Using the data below, count the lines that carry the string "para" and write only the count.

## [Extracted entries]
************
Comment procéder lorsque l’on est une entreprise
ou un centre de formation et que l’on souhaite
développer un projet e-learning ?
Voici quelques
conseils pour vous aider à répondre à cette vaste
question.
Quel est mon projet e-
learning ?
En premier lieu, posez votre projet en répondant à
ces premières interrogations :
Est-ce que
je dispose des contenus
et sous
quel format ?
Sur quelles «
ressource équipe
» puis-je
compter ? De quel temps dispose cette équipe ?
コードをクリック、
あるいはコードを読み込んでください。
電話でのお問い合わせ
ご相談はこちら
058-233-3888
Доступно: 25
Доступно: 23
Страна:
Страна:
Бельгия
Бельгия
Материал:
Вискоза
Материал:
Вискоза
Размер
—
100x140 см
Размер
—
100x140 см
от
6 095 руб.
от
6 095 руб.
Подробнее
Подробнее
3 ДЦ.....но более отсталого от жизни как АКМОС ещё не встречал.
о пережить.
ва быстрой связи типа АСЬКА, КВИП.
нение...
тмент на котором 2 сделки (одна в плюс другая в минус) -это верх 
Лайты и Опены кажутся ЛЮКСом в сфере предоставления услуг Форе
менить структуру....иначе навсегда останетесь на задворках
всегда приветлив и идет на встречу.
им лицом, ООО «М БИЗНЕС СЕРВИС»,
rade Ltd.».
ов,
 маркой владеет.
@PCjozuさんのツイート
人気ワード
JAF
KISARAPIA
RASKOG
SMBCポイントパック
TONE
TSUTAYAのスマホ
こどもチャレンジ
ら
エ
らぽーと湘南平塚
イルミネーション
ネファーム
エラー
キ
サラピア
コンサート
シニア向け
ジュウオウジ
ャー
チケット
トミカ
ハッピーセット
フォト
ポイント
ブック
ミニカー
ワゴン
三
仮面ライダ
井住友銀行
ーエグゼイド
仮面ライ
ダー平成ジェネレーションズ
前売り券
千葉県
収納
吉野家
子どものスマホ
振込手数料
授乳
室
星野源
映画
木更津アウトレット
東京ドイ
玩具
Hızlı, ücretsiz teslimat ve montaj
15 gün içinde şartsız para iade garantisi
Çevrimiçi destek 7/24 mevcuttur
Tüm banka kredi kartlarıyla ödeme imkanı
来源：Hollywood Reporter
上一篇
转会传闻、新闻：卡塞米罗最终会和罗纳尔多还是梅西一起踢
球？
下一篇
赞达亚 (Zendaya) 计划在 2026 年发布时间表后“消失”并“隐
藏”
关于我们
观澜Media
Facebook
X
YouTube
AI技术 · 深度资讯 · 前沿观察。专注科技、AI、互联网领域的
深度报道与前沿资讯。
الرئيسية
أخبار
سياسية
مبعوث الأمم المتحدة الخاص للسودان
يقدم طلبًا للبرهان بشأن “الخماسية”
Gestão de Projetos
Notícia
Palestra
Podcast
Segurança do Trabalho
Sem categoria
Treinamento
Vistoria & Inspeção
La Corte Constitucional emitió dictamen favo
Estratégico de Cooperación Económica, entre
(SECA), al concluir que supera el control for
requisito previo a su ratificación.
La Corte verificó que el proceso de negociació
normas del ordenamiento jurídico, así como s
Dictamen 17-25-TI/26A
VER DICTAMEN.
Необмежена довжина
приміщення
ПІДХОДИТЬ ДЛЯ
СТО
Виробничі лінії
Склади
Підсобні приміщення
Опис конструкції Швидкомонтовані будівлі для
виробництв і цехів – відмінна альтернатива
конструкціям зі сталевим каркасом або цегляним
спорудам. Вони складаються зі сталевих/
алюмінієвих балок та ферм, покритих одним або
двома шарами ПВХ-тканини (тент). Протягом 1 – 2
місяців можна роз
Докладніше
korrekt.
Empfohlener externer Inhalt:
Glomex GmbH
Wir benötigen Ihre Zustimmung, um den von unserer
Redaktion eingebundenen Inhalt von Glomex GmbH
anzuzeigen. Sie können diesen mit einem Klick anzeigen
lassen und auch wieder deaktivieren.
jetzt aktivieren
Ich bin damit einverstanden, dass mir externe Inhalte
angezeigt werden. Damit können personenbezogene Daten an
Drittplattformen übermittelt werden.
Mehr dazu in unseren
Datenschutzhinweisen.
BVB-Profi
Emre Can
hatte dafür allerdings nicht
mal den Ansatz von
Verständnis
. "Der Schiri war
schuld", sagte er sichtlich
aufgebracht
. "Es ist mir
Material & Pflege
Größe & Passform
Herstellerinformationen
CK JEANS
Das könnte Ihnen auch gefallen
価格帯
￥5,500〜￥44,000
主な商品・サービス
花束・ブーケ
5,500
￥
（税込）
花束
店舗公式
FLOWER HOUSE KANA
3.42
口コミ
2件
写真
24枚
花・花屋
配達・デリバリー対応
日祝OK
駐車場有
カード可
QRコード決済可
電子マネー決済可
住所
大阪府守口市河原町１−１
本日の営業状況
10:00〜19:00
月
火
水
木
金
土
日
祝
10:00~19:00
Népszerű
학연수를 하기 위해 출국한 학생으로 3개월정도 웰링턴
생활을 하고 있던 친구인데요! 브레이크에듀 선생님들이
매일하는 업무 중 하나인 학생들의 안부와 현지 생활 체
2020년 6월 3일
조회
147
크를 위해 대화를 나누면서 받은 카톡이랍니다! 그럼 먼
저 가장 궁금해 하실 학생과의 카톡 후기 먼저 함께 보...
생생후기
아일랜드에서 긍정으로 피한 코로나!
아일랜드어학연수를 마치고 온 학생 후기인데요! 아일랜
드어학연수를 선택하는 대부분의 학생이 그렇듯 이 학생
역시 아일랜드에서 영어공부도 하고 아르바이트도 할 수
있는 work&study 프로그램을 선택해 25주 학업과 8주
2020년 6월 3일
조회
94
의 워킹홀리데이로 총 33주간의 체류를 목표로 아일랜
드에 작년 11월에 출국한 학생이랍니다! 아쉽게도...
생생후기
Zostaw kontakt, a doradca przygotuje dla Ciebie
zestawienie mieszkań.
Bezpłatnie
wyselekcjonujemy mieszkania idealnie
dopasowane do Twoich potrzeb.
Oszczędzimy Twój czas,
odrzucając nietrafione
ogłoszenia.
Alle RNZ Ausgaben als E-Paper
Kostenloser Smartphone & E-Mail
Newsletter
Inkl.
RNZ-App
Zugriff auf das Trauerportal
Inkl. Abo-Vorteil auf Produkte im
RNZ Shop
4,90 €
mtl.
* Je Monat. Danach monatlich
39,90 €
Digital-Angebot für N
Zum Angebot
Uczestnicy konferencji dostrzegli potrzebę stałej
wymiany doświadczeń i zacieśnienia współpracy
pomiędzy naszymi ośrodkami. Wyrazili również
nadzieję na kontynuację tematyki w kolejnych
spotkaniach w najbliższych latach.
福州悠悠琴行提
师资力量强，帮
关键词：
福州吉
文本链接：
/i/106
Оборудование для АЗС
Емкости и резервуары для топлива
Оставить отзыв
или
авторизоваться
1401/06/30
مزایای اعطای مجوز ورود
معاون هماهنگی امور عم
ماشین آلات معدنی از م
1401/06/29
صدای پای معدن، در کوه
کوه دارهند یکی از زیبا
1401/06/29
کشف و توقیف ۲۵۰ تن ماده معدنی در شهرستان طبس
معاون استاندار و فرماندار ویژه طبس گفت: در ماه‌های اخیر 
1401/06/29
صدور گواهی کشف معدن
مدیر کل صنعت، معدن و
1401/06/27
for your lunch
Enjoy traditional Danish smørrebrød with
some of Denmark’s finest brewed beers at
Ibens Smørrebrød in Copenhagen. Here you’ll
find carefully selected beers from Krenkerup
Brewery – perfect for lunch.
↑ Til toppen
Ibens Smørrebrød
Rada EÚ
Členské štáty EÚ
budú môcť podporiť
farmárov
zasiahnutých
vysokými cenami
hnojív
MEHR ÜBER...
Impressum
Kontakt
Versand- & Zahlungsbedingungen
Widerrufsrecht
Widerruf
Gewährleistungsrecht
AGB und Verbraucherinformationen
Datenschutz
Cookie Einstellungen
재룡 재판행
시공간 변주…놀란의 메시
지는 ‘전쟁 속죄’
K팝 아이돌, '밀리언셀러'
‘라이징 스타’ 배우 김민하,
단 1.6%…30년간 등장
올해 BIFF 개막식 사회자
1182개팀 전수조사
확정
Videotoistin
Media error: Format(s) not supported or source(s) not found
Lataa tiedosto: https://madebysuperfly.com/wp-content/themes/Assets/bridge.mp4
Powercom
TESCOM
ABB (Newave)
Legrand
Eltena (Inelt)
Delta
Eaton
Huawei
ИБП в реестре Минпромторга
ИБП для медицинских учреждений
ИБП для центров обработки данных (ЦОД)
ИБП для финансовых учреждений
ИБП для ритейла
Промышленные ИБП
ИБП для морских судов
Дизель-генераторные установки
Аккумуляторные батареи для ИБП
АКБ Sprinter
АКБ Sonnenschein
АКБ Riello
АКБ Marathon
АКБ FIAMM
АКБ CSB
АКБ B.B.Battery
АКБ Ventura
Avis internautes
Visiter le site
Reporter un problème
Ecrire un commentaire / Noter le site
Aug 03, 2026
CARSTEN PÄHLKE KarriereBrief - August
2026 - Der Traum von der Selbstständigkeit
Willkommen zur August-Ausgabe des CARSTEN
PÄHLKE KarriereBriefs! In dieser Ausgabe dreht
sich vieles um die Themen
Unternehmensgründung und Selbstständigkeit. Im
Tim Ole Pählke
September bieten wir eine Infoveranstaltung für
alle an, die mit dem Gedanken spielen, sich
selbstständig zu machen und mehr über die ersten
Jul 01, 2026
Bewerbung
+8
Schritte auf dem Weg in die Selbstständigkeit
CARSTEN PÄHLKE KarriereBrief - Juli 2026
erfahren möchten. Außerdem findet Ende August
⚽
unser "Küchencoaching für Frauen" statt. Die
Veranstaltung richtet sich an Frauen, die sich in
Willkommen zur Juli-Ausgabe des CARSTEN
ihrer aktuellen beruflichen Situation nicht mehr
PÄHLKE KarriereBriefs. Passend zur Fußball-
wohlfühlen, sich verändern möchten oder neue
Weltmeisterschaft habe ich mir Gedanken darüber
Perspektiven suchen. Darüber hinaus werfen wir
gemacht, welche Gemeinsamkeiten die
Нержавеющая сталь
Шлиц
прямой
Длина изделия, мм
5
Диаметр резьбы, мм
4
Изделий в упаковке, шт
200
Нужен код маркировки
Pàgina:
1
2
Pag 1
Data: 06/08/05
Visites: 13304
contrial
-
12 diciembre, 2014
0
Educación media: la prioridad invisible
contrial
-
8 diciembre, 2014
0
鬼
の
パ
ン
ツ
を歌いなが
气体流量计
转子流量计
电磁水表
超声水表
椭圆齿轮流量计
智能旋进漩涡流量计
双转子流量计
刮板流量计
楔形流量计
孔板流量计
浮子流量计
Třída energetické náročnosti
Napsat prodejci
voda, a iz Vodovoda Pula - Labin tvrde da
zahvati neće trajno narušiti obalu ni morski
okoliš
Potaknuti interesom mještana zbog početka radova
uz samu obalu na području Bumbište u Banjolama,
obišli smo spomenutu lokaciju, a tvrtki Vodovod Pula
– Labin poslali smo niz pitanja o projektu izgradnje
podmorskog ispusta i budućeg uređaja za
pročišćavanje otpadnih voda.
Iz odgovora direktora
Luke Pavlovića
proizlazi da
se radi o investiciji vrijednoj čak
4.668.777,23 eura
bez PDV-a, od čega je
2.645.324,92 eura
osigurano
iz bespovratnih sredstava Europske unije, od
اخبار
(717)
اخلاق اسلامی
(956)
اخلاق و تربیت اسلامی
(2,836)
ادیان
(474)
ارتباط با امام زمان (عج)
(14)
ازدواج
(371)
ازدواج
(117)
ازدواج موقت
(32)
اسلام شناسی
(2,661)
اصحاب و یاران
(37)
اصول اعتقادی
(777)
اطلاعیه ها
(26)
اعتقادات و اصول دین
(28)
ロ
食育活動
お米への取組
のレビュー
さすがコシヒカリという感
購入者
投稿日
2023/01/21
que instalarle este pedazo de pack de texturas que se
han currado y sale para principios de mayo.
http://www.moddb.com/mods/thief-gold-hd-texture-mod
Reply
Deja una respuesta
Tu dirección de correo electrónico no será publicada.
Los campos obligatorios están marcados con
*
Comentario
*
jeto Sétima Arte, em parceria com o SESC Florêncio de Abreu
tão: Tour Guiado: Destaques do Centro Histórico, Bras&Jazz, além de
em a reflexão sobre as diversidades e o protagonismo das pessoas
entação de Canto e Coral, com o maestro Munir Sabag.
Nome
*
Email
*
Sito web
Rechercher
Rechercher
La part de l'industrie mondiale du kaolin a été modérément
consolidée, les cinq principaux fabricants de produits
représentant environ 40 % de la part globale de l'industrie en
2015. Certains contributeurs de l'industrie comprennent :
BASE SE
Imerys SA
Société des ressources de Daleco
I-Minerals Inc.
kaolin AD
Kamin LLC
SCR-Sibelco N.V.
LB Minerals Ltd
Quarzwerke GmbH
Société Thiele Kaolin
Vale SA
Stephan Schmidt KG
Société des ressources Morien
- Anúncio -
************
## [Your solution]
2